Another mixed bag of polls this week: cherry-pick your favourite and you can claim anything from a 5-point Labour lead to a 1-point Conservative one. Lump them together in our polling average, though, and the result is a Labour lead of 1.
The Tories have lost the point they gained last week, taking them back down to 32%, while Labour remain on 33% for the fifth week in a row. UKIP are the beneficiaries of the Tory fall, up a point to 16% – perhaps as a result of their second by-election win last Thursday.
In our forecast, that means a small shift from the Tories to Labour. The Conservatives are still the slight favourites to be the largest party in May, but their chances are down from 58% last week to 53% now. Labour’s are up from 42% to 47%.
Our central forecast tightens again: it now has the Tories winning the popular vote by 3.5 points, enough to give them 5 more seats than Labour (298 to 293).
With the forecast tightening and time running out for one party to break ahead, the chances of a Hung Parliament are now up to 57%.
Date of forecast: 28 November 2014
Days till the election: 160
Inputted current average poll shares
Con: 32%
Lab: 33%
LD: 8%
Others (inc. UKIP): 27%
– UKIP: 16%
Forecast Election Day Shares (with 95% Prediction Intervals)
Con: 34.4% (±6.7, i.e. 28% – 41%)
Lab: 30.9% (±5.0, i.e. 26% – 36%)
LD: 10.9% (±6.7, i.e. 4% – 18%)
Implied point estimate shares for:
– Others (inc.

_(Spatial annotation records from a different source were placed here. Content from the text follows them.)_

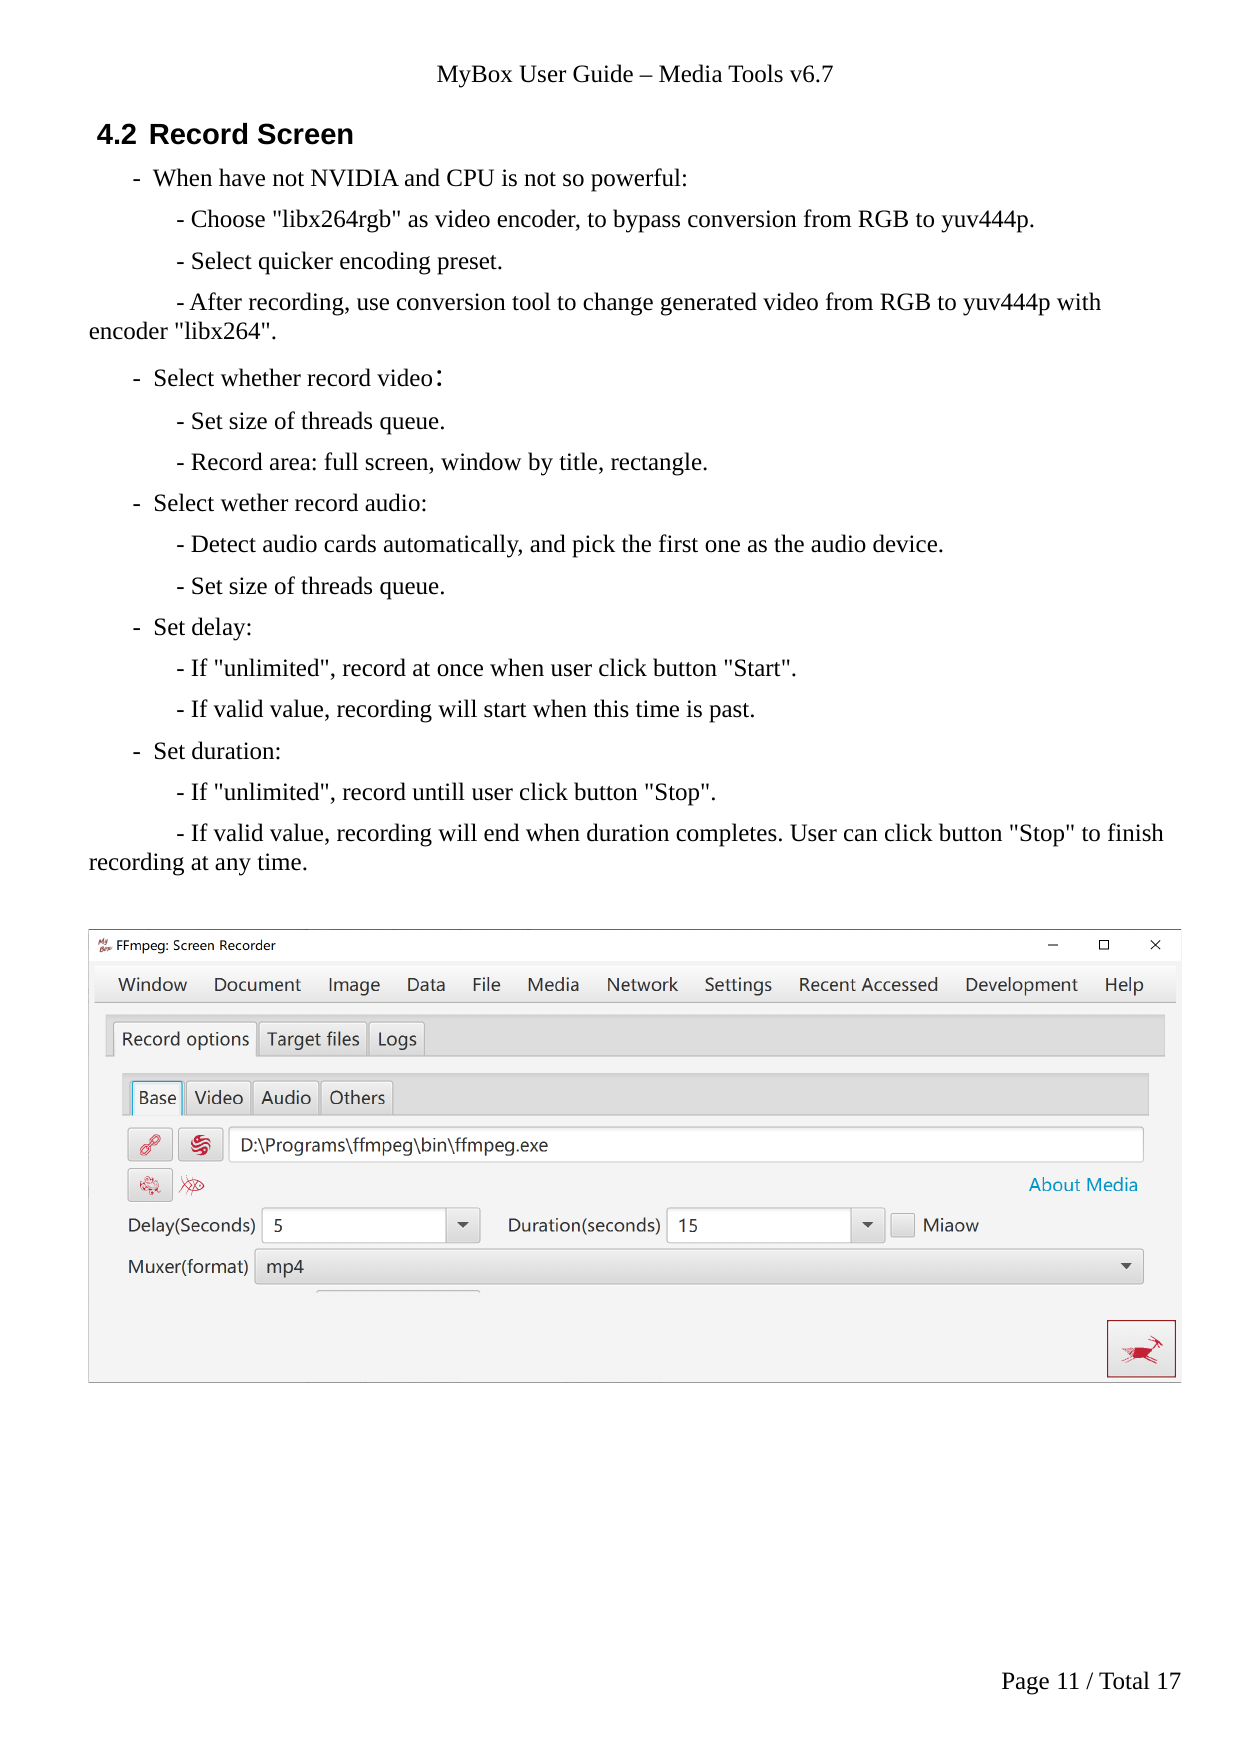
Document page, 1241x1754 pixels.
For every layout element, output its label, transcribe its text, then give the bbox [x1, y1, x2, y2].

picture [88, 929, 1182, 1383]
text - After recording, use conversion tool to change generated video from RGB to yuv444p with encoder "libx264". [88, 287, 1181, 344]
text - If "unlimited", record at once when user click button "Start". [88, 653, 1181, 682]
text - Detect audio cards automatically, and pick the first one as the audio device. [88, 529, 1181, 558]
text - Set delay: [88, 612, 1181, 641]
text - Set size of threads queue. [88, 571, 1181, 599]
text - Select whether record video： [88, 357, 1181, 393]
text - Select wether record audio: [88, 488, 1181, 517]
text - If valid value, recording will end when duration completes. User can click button "Stop" to finish recording at any time. [88, 818, 1181, 876]
text - Set duration: [88, 736, 1181, 764]
text - Choose "libx264rgb" as video encoder, to bypass conversion from RGB to yuv444p. [88, 204, 1181, 233]
text - When have not NVIDIA and CPU is not so powerful: [88, 163, 1181, 192]
text - Select quicker encoding preset. [88, 246, 1181, 274]
text - Set size of threads queue. [88, 406, 1181, 434]
text - If "unlimited", record untill user click button "Stop". [88, 777, 1181, 806]
text - If valid value, recording will start when this time is past. [88, 694, 1181, 723]
text - Record area: full screen, window by title, rectangle. [88, 447, 1181, 476]
subtitle Record Screen [88, 117, 1181, 151]
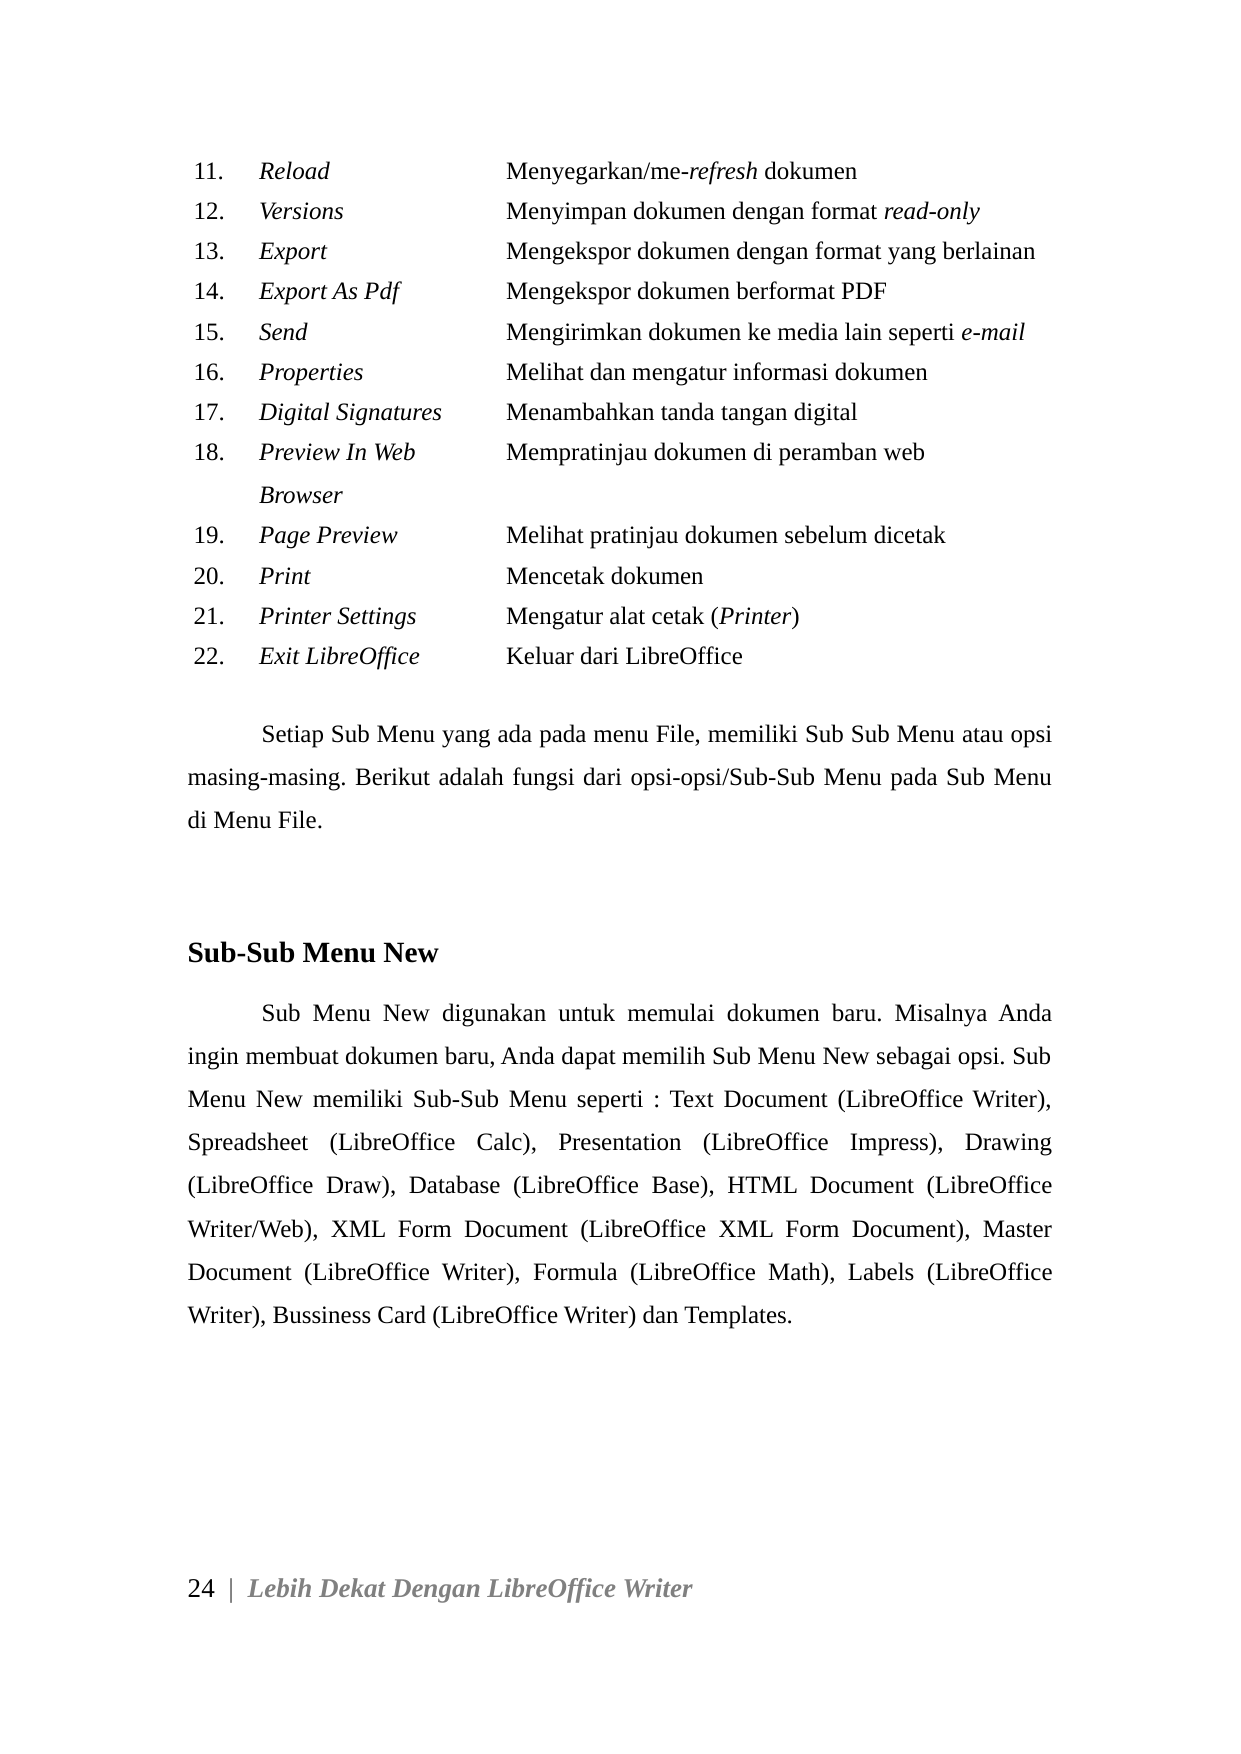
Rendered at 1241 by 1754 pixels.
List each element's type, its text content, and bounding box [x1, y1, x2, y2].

UKIP): 23.8%
– UKIP: 14.1%
Forecast Election Day Seats (with approximate 95% Prediction Intervals)
Con: 298 (226 – 380)
Lab: 293 (216 – 361)
LD: 28 (23 – 34)
(Prediction intervals assume LD & others shares at central forecast, Con & Lab shares vary as per prediction intervals)
Central forecast: Con largest party, but short of a majority by 28
Approximate probabilities of key outcomes
Con largest: 53%
… with a majority: 23%
Lab largest: 47%
… with a majority: 20%
Hung Parliament: 57%
… with Con largest: 29%
… with Lab largest: 28%
(probabilities may not sum due to rounding)
SNP effect?
There was a post by-election effect that seemed to quite pronounced early last week; all polls showed a dip in Tory vote (to Ukip). Was this factored in? It seemed to have disappeared by the end of this week (from Yougov) in particular and was surely an extraordinary factor.